Last month I covered another column by Dave Lowery in which he complained again about the small amount of money that plays of his music on Pandora were getting him. At the time I noted there were some problems with his arguments, not least of which was that he was blaming Pandora for a rate structure that it hadn't set up.

That same day (and I'm sorry it's taken me this long to blog it) Pandora's Tim Westergren took to the company's blog to respond at length. He sees his purpose as setting the record straight, responding both to deliberate misinformation (which he blames on the RIAA) and to understandable but misguided outrage from other working musicians such as Lowery.

He points out that people like Lowery are mistakenly comparing "plays" on Pandora - which are a single person listening - to "plays" on broadcast radio that reach many thousands of listeners or "plays" on a subscription station such as XM which also reach many listeners.

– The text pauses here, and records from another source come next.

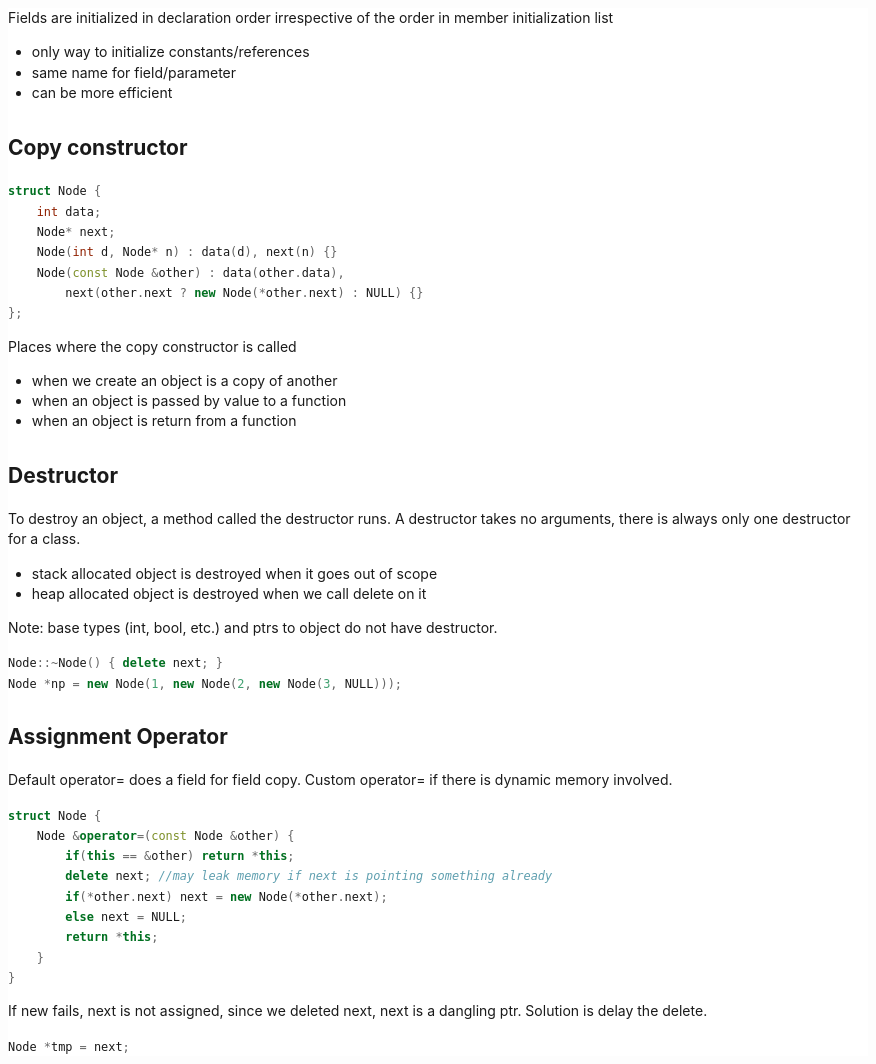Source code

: Fields are initialized in declaration order irrespective of the order in member initialization list

* only way to initialize constants/references
* same name for field/parameter
* can be more efficient

Copy constructor
---

```C++
struct Node {
	int data;
	Node* next;
	Node(int d, Node* n) : data(d), next(n) {}
	Node(const Node &other) : data(other.data), 
		next(other.next ? new Node(*other.next) : NULL) {}
};
```
Places where the copy constructor is called

* when we create an object is a copy of another
* when an object is passed by value to a function
* when an object is return from a function

Destructor
---

To destroy an object, a method called the destructor runs. A destructor takes no arguments, there is always only one destructor for a class.

* stack allocated object is destroyed when it goes out of scope
* heap allocated object is destroyed when we call delete on it

Note: base types (int, bool, etc.) and ptrs to object do not have destructor.

```C++
Node::~Node() { delete next; }
Node *np = new Node(1, new Node(2, new Node(3, NULL)));
```

Assignment Operator
---
Default operator= does a field for field copy. Custom operator= if there is dynamic memory involved.
```C++
struct Node {
	Node &operator=(const Node &other) {
		if(this == &other) return *this;
		delete next; //may leak memory if next is pointing something already
		if(*other.next) next = new Node(*other.next);
		else next = NULL;
		return *this;
	}
}
```
If new fails, next is not assigned, since we deleted next, next is a dangling ptr. Solution is delay the delete.
```C++
Node *tmp = next;
```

If Pandora pays a sliver of the amount paid by XM it does so based on streaming to a proportionally smaller sliver of audience. Oh, and by the way, broadcast radio pays nothing per play. So this is not even close to an apples-to-apples comparison even though everyone uses the word "plays" as though they all meant the same thing.

Westergren also points out that while it has sought to get a rate comparable to other forms of radio it feels it has been targeted by organizations specifically trying to get Pandora (and only Pandora) to pay more. Whatever the rate is set, the argument goes, Pandora should pay rates that establish a level playing field among Pandora and other streaming Internet services.

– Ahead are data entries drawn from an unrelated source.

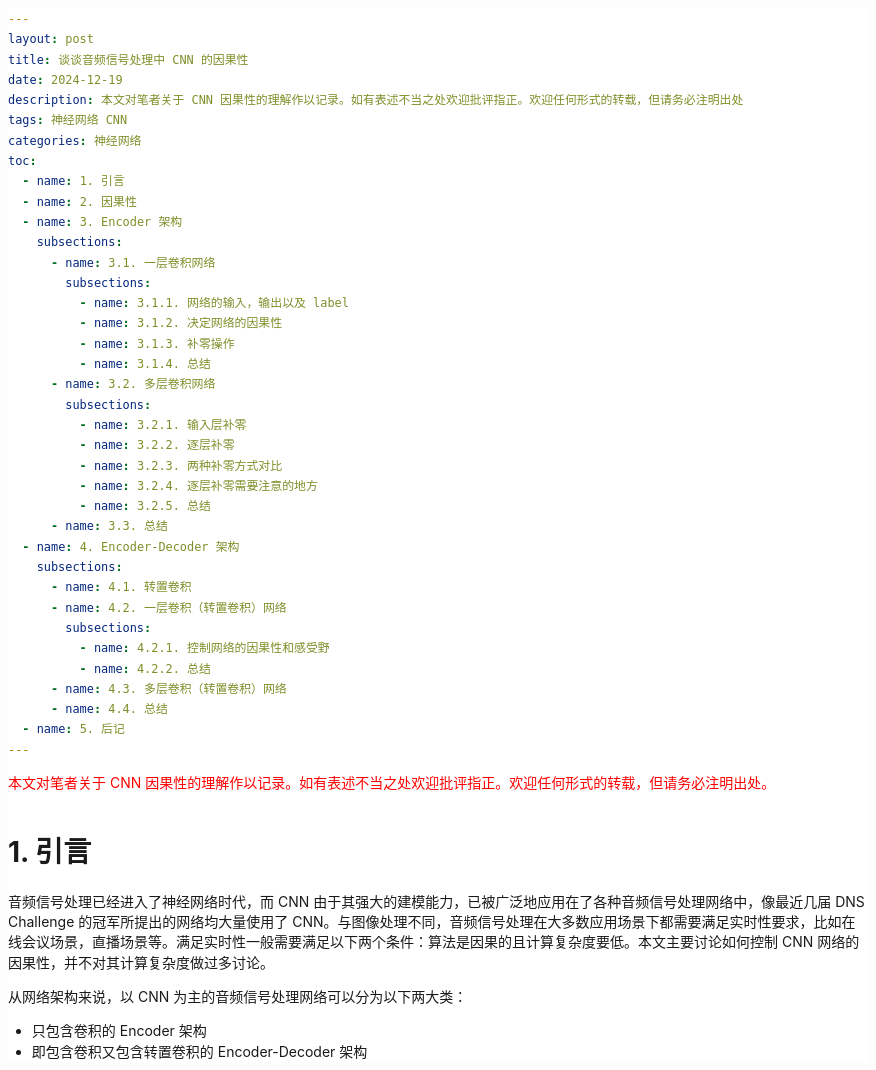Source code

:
```yaml
---
layout: post
title: 谈谈音频信号处理中 CNN 的因果性
date: 2024-12-19
description: 本文对笔者关于 CNN 因果性的理解作以记录。如有表述不当之处欢迎批评指正。欢迎任何形式的转载，但请务必注明出处
tags: 神经网络 CNN
categories: 神经网络
toc:
  - name: 1. 引言
  - name: 2. 因果性
  - name: 3. Encoder 架构
    subsections:
      - name: 3.1. 一层卷积网络
        subsections:
          - name: 3.1.1. 网络的输入，输出以及 label
          - name: 3.1.2. 决定网络的因果性
          - name: 3.1.3. 补零操作
          - name: 3.1.4. 总结
      - name: 3.2. 多层卷积网络
        subsections:
          - name: 3.2.1. 输入层补零
          - name: 3.2.2. 逐层补零
          - name: 3.2.3. 两种补零方式对比
          - name: 3.2.4. 逐层补零需要注意的地方
          - name: 3.2.5. 总结
      - name: 3.3. 总结
  - name: 4. Encoder-Decoder 架构
    subsections:
      - name: 4.1. 转置卷积
      - name: 4.2. 一层卷积（转置卷积）网络
        subsections:
          - name: 4.2.1. 控制网络的因果性和感受野
          - name: 4.2.2. 总结
      - name: 4.3. 多层卷积（转置卷积）网络
      - name: 4.4. 总结
  - name: 5. 后记
---
```


<font color="red">本文对笔者关于 CNN 因果性的理解作以记录。如有表述不当之处欢迎批评指正。欢迎任何形式的转载，但请务必注明出处。</font>

# 1. 引言
音频信号处理已经进入了神经网络时代，而 CNN 由于其强大的建模能力，已被广泛地应用在了各种音频信号处理网络中，像最近几届 DNS Challenge 的冠军所提出的网络均大量使用了 CNN。与图像处理不同，音频信号处理在大多数应用场景下都需要满足实时性要求，比如在线会议场景，直播场景等。满足实时性一般需要满足以下两个条件：算法是因果的且计算复杂度要低。本文主要讨论如何控制 CNN 网络的因果性，并不对其计算复杂度做过多讨论。

从网络架构来说，以 CNN 为主的音频信号处理网络可以分为以下两大类：
* 只包含卷积的 Encoder 架构
* 即包含卷积又包含转置卷积的 Encoder-Decoder 架构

There's also a good bit to read about Westergren's ongoing notion of what Pandora's mission is: founded by artists in order to be for artists. That includes playing and promoting artists who aren't getting exposure elsewhere, and Westergren talks about his commitment to various aspects of this mission. To me, though, this is beside the point: what matters is that Pandora appears to be the target of a singling out, and a deliberate distortion of the situation. That needs to stop, now.